Taking the alleged facts in the Vicks’ pleadings as true, we nevertheless conclude their pleadings affirmatively negate any waiver of immunity. Thus, the trial court did not err in granting the pleas to the jurisdiction, and we deny the Vicks’ request for a remand to amend their pleadings.

Conclusion

We overrule the Vicks’ issues on appeal and affirm the trial court’s judgment.

. The statute reads in relevant parts as follows:

(a) An individual is entitled to defer collection of a tax, abate a suit to collect a delinquent tax, or abate a sale to foreclose a tax lien if the individual:
(1) is 65 years of age or older or is disabled as defined by Section 11.13(m); and
(2) the tax was imposed against property that the individual owns and occupies as a residence homestead.
(b) To obtain a deferral, an individual must file with the chief appraiser for the appraisal district in which the property is located an affidavit stating the facts required to be established by Subsection (a). The chief appraiser shall notify each taxing unit participating in the district of the filing. After an affidavit is filed under this subsection, a taxing unit may not file suit to collect delinquent taxes on the property and the property may not be sold at a sale to foreclose the tax lien until the 181st day after the date the individual no longer owns and occupies the property as a residence homestead.

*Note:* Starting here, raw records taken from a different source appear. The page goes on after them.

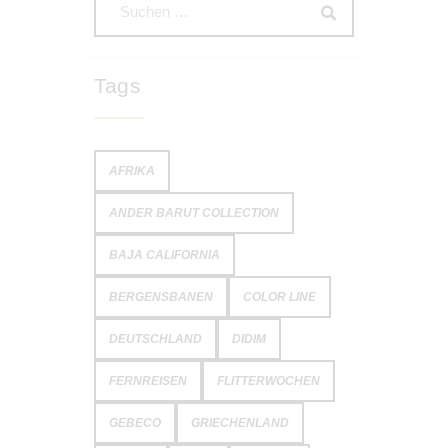
Tags
AFRIKA
ANDER BARUT COLLECTION
BAJA CALIFORNIA
BERGENSBANEN
COLOR LINE
DEUTSCHLAND
DIDIM
FERNREISEN
FLITTERWOCHEN
GEBECO
GRIECHENLAND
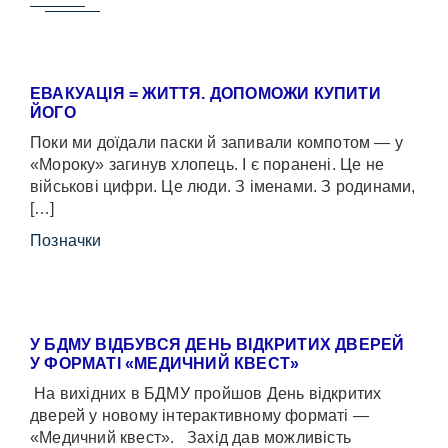
ЕВАКУАЦІЯ = ЖИТТЯ. ДОПОМОЖИ КУПИТИ
ЙОГО
Поки ми доїдали паски й запивали компотом — у
«Мороку» загинув хлопець. І є поранені. Це не
військові цифри. Це люди. З іменами. З родинами,
[…]
Позначки
У БДМУ ВІДБУВСЯ ДЕНЬ ВІДКРИТИХ ДВЕРЕЙ
У ФОРМАТІ «МЕДИЧНИЙ КВЕСТ»
На вихідних в БДМУ пройшов День відкритих
дверей у новому інтерактивному форматі —
«Медичний квест». Захід дав можливість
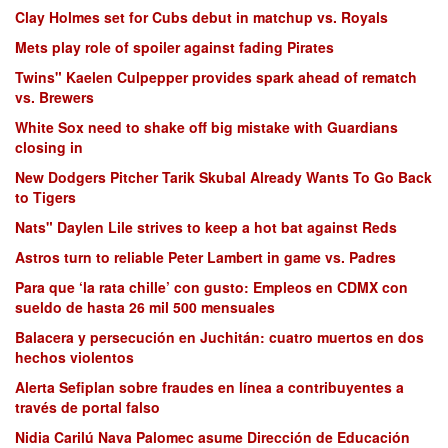
Clay Holmes set for Cubs debut in matchup vs. Royals
Mets play role of spoiler against fading Pirates
Twins" Kaelen Culpepper provides spark ahead of rematch
vs. Brewers
White Sox need to shake off big mistake with Guardians
closing in
New Dodgers Pitcher Tarik Skubal Already Wants To Go Back
to Tigers
Nats" Daylen Lile strives to keep a hot bat against Reds
Astros turn to reliable Peter Lambert in game vs. Padres
Para que ‘la rata chille’ con gusto: Empleos en CDMX con
sueldo de hasta 26 mil 500 mensuales
Balacera y persecución en Juchitán: cuatro muertos en dos
hechos violentos
Alerta Sefiplan sobre fraudes en línea a contribuyentes a
través de portal falso
Nidia Carilú Nava Palomec asume Dirección de Educación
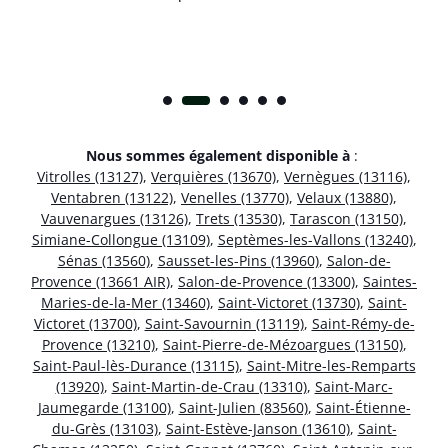
Nous sommes également disponible à
:
Vitrolles (13127)
,
Verquières (13670)
,
Vernègues (13116)
,
Ventabren (13122)
,
Venelles (13770)
,
Velaux (13880)
,
Vauvenargues (13126)
,
Trets (13530)
,
Tarascon (13150)
,
Simiane-Collongue (13109)
,
Septèmes-les-Vallons (13240)
,
Sénas (13560)
,
Sausset-les-Pins (13960)
,
Salon-de-
Provence (13661 AIR)
,
Salon-de-Provence (13300)
,
Saintes-
Maries-de-la-Mer (13460)
,
Saint-Victoret (13730)
,
Saint-
Victoret (13700)
,
Saint-Savournin (13119)
,
Saint-Rémy-de-
Provence (13210)
,
Saint-Pierre-de-Mézoargues (13150)
,
Saint-Paul-lès-Durance (13115)
,
Saint-Mitre-les-Remparts
(13920)
,
Saint-Martin-de-Crau (13310)
,
Saint-Marc-
Jaumegarde (13100)
,
Saint-Julien (83560)
,
Saint-Étienne-
du-Grès (13103)
,
Saint-Estève-Janson (13610)
,
Saint-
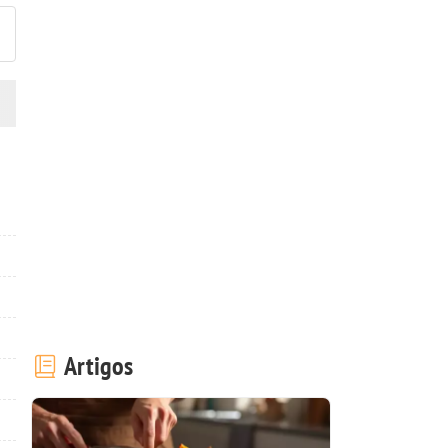
Artigos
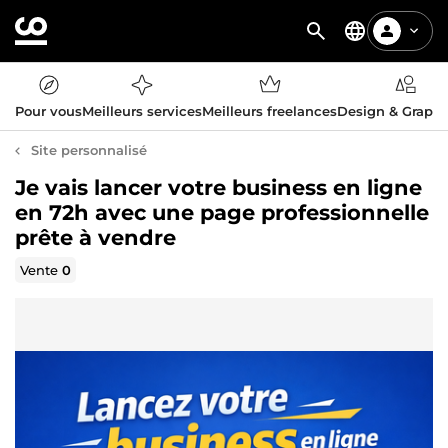
Pour vous
Meilleurs services
Meilleurs freelances
Design & Graph
Site personnalisé
Je vais lancer votre business en ligne
en 72h avec une page professionnelle
prête à vendre
Vente
0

Tex. Tax Code Ann. § 33.06(a), (b).

.Subparagraph (c) of the statute reads as follows:

(c) To obtain an abatement of a pending suit, the individual must file in the court in which suit is pending an affidavit stating the facts required to be established by Subsection (a). If no controverting affidavit is filed by the taxing unit filing suit or if, after a hearing, the court finds the individual is entitled to the deferral, the court shall abate the suit until the 181st day after the date the individual no longer owns and occupies the property as a residence homestead. The clerk of the court shall deliver a copy of the judgment abating the suit to the chief appraiser of each appraisal district that appraises the property.

Tex. Tax Code Ann. § 33.06(c).

. The Vicks alleged that counsel for the taxing entities improperly contacted Bank of America and convinced the bank to pay the deferred taxes.

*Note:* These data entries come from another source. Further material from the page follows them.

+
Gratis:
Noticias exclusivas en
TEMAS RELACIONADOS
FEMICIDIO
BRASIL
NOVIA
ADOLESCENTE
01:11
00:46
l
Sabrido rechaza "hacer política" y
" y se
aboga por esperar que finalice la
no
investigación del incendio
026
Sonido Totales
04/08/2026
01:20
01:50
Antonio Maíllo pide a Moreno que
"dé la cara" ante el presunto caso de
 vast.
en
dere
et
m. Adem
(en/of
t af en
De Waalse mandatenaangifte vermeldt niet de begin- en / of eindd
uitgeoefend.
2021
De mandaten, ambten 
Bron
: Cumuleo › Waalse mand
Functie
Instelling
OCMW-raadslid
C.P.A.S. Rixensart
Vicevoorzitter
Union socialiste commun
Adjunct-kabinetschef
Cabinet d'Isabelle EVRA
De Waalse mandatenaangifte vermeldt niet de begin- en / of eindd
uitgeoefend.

. The Vicks also sued Bank of America for multiple causes of action, but Bank of America is not a party in this severed suit and appeal.

. Later, Wilson County Appraisal District and the City of Floresville each filed a supplemental plea to the jurisdiction; FISD subsequently filed a separate plea to the jurisdiction.

. Wilson County also argues that we should dismiss the appeal as to the County because the Vicks’ notice of appeal did "not identify the Wilson/Linebarger Order as an order being appealed.” The notice of appeal stated that the Vicks sought to appeal from the June 30, 2015 severance order. The June 30, 2015 order names all the appellees, including the County and Linebarger. Because the Vicks’ notice of appeal states they are challenging a final order as to all appellees, the County's argument lacks merit.